The ADF isn’t the only organisation working towards that culture change, but some of its programmes serve as excellent examples.

Its Good Sports programme has been rolled out across the nation to help ensure young people drink more responsibly. Sporting clubs go through a three-stage accreditation system that steps them through responsible alcohol management. It includes things like not having alcohol present at junior competitions and offering alternatives to full-strength alcohol at events.

Julie Rae

The ADF’s Other Talk programme encourages parents to have conversations with their kids about alcohol. It uses forums and parental advisory groups to have those discussions. “We’re also working in workplaces towards responsible event management around alcohol,” says Rae.

“We just knock on the doors of these businesses and offer policy tips if they are starting to think about alcohol use in the workplace. We use an occupational health and safety approach and talk about absenteeism due to hangovers and the harms that could be done to both safety and profitability when someone is under the influence of a drug at work. It’s just basic awareness raising really.”

While it seems fairly certain initiatives like these have helped cause cultural change, Rae is quick to point out that there remains a long way to go in the Lucky Country. Alcohol still causes around 5,500 deaths and 150,000 preventable hospitalisations and costs the country A$15 billion each year.

She says legislative changes are a must if further progress is to be made.

“Alcohol needs to be properly labelled to warn people of the dangers of excessive drinking and trading hours need to be reduced in the interests of people’s health.

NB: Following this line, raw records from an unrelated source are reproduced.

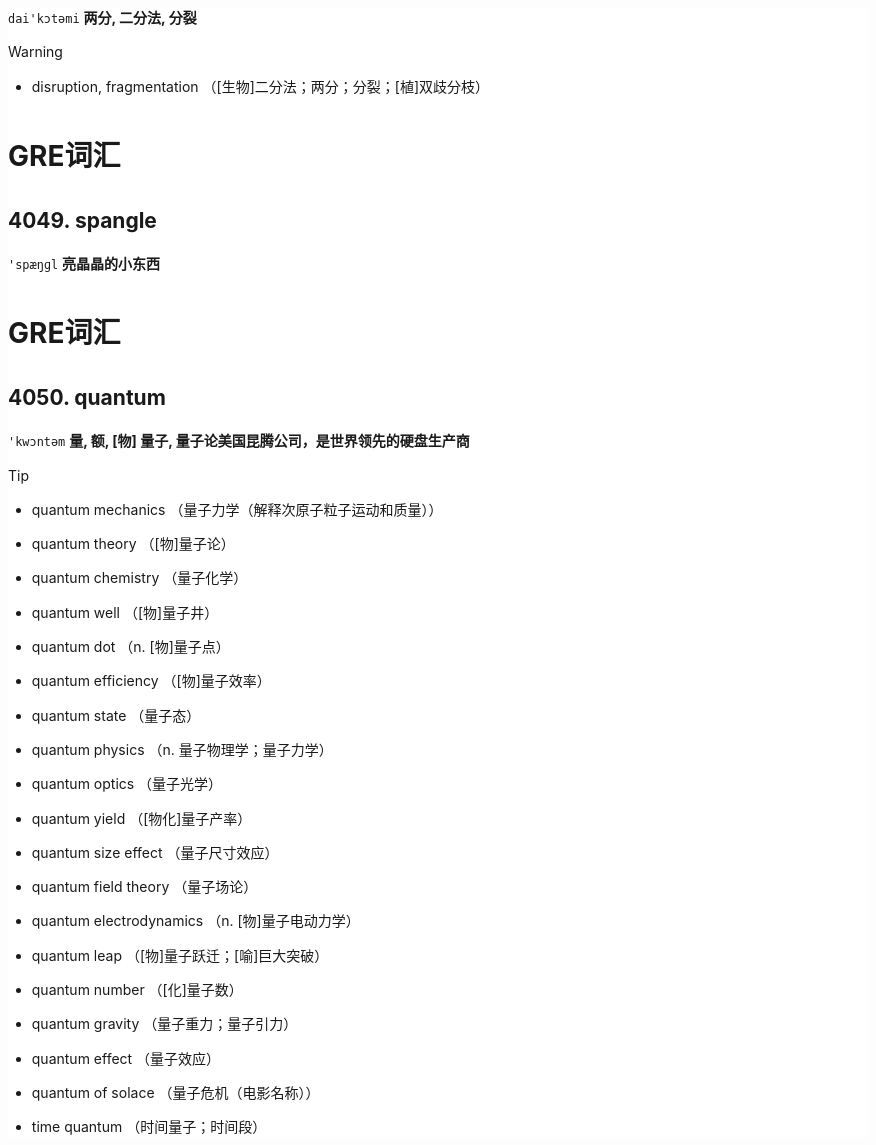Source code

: `dai'kɔtəmi`  **两分, 二分法, 分裂**

> [!WARNING]
>
> - disruption, fragmentation （[生物]二分法；两分；分裂；[植]双歧分枝）
>

# GRE词汇

## 4049. spangle

`'spæŋɡl`  **亮晶晶的小东西**

# GRE词汇

## 4050. quantum

`'kwɔntəm`  **量, 额, [物] 量子, 量子论美国昆腾公司，是世界领先的硬盘生产商**

> [!TIP]
>
> - quantum mechanics （量子力学（解释次原子粒子运动和质量））
>
> - quantum theory （[物]量子论）
>
> - quantum chemistry （量子化学）
>
> - quantum well （[物]量子井）
>
> - quantum dot （n. [物]量子点）
>
> - quantum efficiency （[物]量子效率）
>
> - quantum state （量子态）
>
> - quantum physics （n. 量子物理学；量子力学）
>
> - quantum optics （量子光学）
>
> - quantum yield （[物化]量子产率）
>
> - quantum size effect （量子尺寸效应）
>
> - quantum field theory （量子场论）
>
> - quantum electrodynamics （n. [物]量子电动力学）
>
> - quantum leap （[物]量子跃迁；[喻]巨大突破）
>
> - quantum number （[化]量子数）
>
> - quantum gravity （量子重力；量子引力）
>
> - quantum effect （量子效应）
>
> - quantum of solace （量子危机（电影名称））
>
> - time quantum （时间量子；时间段）
>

Underage drinking could be greatly reduced if all states and territories introduced secondary supply legislation to prevent unauthorised supply of alcohol to children.

“We’ve made seatbelts compulsory even though the hospitalisations and deaths from road accidents are much less than those from alcohol, so we need to have that preventative legislation in place.”

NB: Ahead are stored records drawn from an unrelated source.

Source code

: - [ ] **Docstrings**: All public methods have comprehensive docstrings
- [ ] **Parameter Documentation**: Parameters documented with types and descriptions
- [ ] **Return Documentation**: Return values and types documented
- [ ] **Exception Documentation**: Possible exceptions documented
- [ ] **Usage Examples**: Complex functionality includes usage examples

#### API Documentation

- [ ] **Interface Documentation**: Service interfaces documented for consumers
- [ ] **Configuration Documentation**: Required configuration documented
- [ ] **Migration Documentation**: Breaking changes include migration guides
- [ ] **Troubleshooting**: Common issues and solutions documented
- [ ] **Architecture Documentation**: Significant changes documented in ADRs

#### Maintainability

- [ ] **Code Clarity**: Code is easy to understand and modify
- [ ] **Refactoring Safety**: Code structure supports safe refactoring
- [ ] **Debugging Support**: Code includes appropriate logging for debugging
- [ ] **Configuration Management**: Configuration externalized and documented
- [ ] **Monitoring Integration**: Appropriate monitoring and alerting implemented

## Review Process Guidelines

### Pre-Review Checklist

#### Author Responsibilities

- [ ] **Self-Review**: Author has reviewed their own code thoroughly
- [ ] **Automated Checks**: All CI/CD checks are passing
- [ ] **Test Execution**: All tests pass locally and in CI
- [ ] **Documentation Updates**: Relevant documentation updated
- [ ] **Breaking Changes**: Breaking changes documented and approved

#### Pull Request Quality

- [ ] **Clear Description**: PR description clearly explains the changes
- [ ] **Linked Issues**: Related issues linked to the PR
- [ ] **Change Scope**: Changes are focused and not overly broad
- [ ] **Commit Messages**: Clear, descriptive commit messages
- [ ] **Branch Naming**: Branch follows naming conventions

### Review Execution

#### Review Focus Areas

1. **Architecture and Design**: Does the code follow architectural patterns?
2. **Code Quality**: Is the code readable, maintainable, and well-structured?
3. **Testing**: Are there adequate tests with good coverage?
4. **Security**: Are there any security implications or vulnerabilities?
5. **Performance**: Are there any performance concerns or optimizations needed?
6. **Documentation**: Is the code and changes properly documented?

And it seems such legislative changes would meet with the approval of the average Aussie. The survey reveals most want to stop alcohol marketing to young people. Most support a ban on alcohol sponsorship of sporting events. As many as 73 percent want alcohol advertising on television restricted to late-night viewing after 9.30pm.

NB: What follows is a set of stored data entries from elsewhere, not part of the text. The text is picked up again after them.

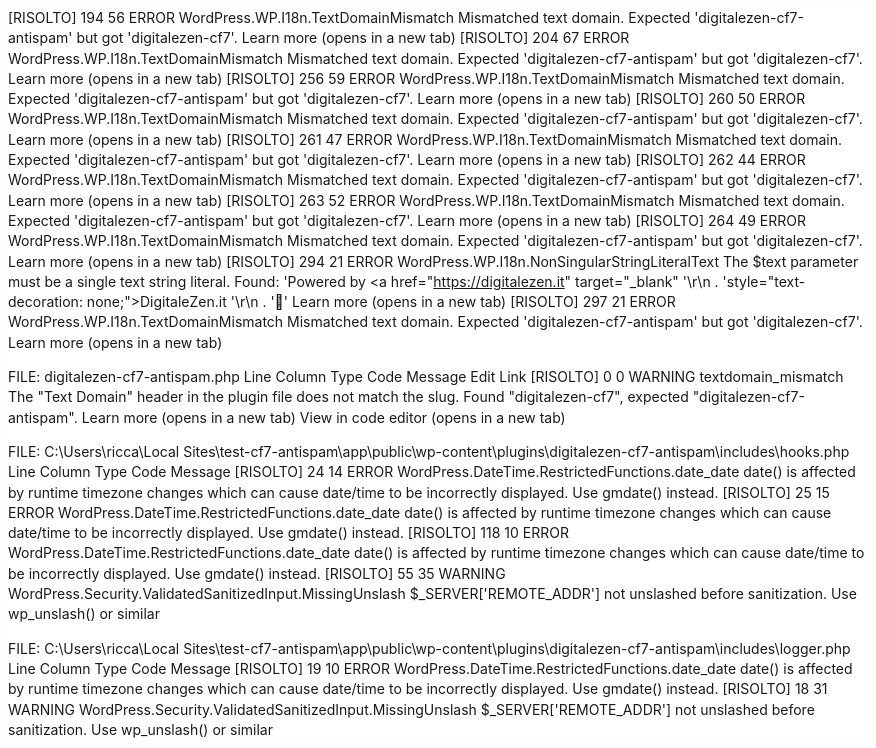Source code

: [RISOLTO] 194	56	ERROR	WordPress.WP.I18n.TextDomainMismatch	Mismatched text domain. Expected 'digitalezen-cf7-antispam' but got 'digitalezen-cf7'.
Learn more (opens in a new tab)
[RISOLTO] 204	67	ERROR	WordPress.WP.I18n.TextDomainMismatch	Mismatched text domain. Expected 'digitalezen-cf7-antispam' but got 'digitalezen-cf7'.
Learn more (opens in a new tab)
[RISOLTO] 256	59	ERROR	WordPress.WP.I18n.TextDomainMismatch	Mismatched text domain. Expected 'digitalezen-cf7-antispam' but got 'digitalezen-cf7'.
Learn more (opens in a new tab)
[RISOLTO] 260	50	ERROR	WordPress.WP.I18n.TextDomainMismatch	Mismatched text domain. Expected 'digitalezen-cf7-antispam' but got 'digitalezen-cf7'.
Learn more (opens in a new tab)
[RISOLTO] 261	47	ERROR	WordPress.WP.I18n.TextDomainMismatch	Mismatched text domain. Expected 'digitalezen-cf7-antispam' but got 'digitalezen-cf7'.
Learn more (opens in a new tab)
[RISOLTO] 262	44	ERROR	WordPress.WP.I18n.TextDomainMismatch	Mismatched text domain. Expected 'digitalezen-cf7-antispam' but got 'digitalezen-cf7'.
Learn more (opens in a new tab)
[RISOLTO] 263	52	ERROR	WordPress.WP.I18n.TextDomainMismatch	Mismatched text domain. Expected 'digitalezen-cf7-antispam' but got 'digitalezen-cf7'.
Learn more (opens in a new tab)
[RISOLTO] 264	49	ERROR	WordPress.WP.I18n.TextDomainMismatch	Mismatched text domain. Expected 'digitalezen-cf7-antispam' but got 'digitalezen-cf7'.
Learn more (opens in a new tab)
[RISOLTO] 294	21	ERROR	WordPress.WP.I18n.NonSingularStringLiteralText	The $text parameter must be a single text string literal. Found: 'Powered by <a href="https://digitalezen.it" target="_blank" '\r\n . 'style="text-decoration: none;">DigitaleZen.it</a> '\r\n . '🚀'
Learn more (opens in a new tab)
[RISOLTO] 297	21	ERROR	WordPress.WP.I18n.TextDomainMismatch	Mismatched text domain. Expected 'digitalezen-cf7-antispam' but got 'digitalezen-cf7'.
Learn more (opens in a new tab)

FILE: digitalezen-cf7-antispam.php
Line	Column	Type	Code	Message	Edit Link
[RISOLTO] 0	0	WARNING	textdomain_mismatch	The "Text Domain" header in the plugin file does not match the slug. Found "digitalezen-cf7", expected "digitalezen-cf7-antispam".
Learn more (opens in a new tab)	View in code editor (opens in a new tab)

FILE: C:\Users\ricca\Local Sites\test-cf7-antispam\app\public\wp-content\plugins\digitalezen-cf7-antispam\includes\hooks.php
Line	Column	Type	Code	Message
[RISOLTO] 24	14	ERROR	WordPress.DateTime.RestrictedFunctions.date_date	date() is affected by runtime timezone changes which can cause date/time to be incorrectly displayed. Use gmdate() instead.
[RISOLTO] 25	15	ERROR	WordPress.DateTime.RestrictedFunctions.date_date	date() is affected by runtime timezone changes which can cause date/time to be incorrectly displayed. Use gmdate() instead.
[RISOLTO] 118	10	ERROR	WordPress.DateTime.RestrictedFunctions.date_date	date() is affected by runtime timezone changes which can cause date/time to be incorrectly displayed. Use gmdate() instead.
[RISOLTO] 55	35	WARNING	WordPress.Security.ValidatedSanitizedInput.MissingUnslash	$_SERVER['REMOTE_ADDR'] not unslashed before sanitization. Use wp_unslash() or similar

FILE: C:\Users\ricca\Local Sites\test-cf7-antispam\app\public\wp-content\plugins\digitalezen-cf7-antispam\includes\logger.php
Line	Column	Type	Code	Message
[RISOLTO] 19	10	ERROR	WordPress.DateTime.RestrictedFunctions.date_date	date() is affected by runtime timezone changes which can cause date/time to be incorrectly displayed. Use gmdate() instead.
[RISOLTO] 18	31	WARNING	WordPress.Security.ValidatedSanitizedInput.MissingUnslash	$_SERVER['REMOTE_ADDR'] not unslashed before sanitization. Use wp_unslash() or similar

So if there’s now a national palate for alcohol law reform, why is the Australian Government reluctant to act? It may be that it doesn’t think reform will be all that popular (unlikely by now). It may be that it isn’t convinced by the research and findings of its own body (it’s been convinced by much less), or the answer may be the same as it is just about everywhere else – the alcohol industry.

The industry wields its might to oppose reform on whatever front it can. For example, Brewers Association CEO Denita Warn was quick to use the survey’s findings around the decline in risky drinking to soothe public concerns around alcohol harm by saying they “dispel the myth of a growing alcohol crisis”2 despite the fact that Australia’s alcohol harm statistics are still a gruesome read.

“Unfortunately, Big Alcohol will respond to these positive figures by trying to reverse them and have people drinking more, rather than less,” says a 22 July 2014 issue of ADF’s Grogwatch.3 “Australia is still very much in the grip of a dangerous love affair with booze.”

And of course, as a multi-billion dollar industry, Big Alcohol wields significant political influence.

“There’s a huge push and pull between agencies like ourselves and government policy,” says Rae. “The alcohol industry is a powerful lobbyist – and its arguments are all around the free market, creating jobs and supplying goods. Great, but our response is, ‘With what harm and at what cost?’.

“We’re finally getting somewhere, but the real fear now is that government inaction may see the foot coming off the pedal.”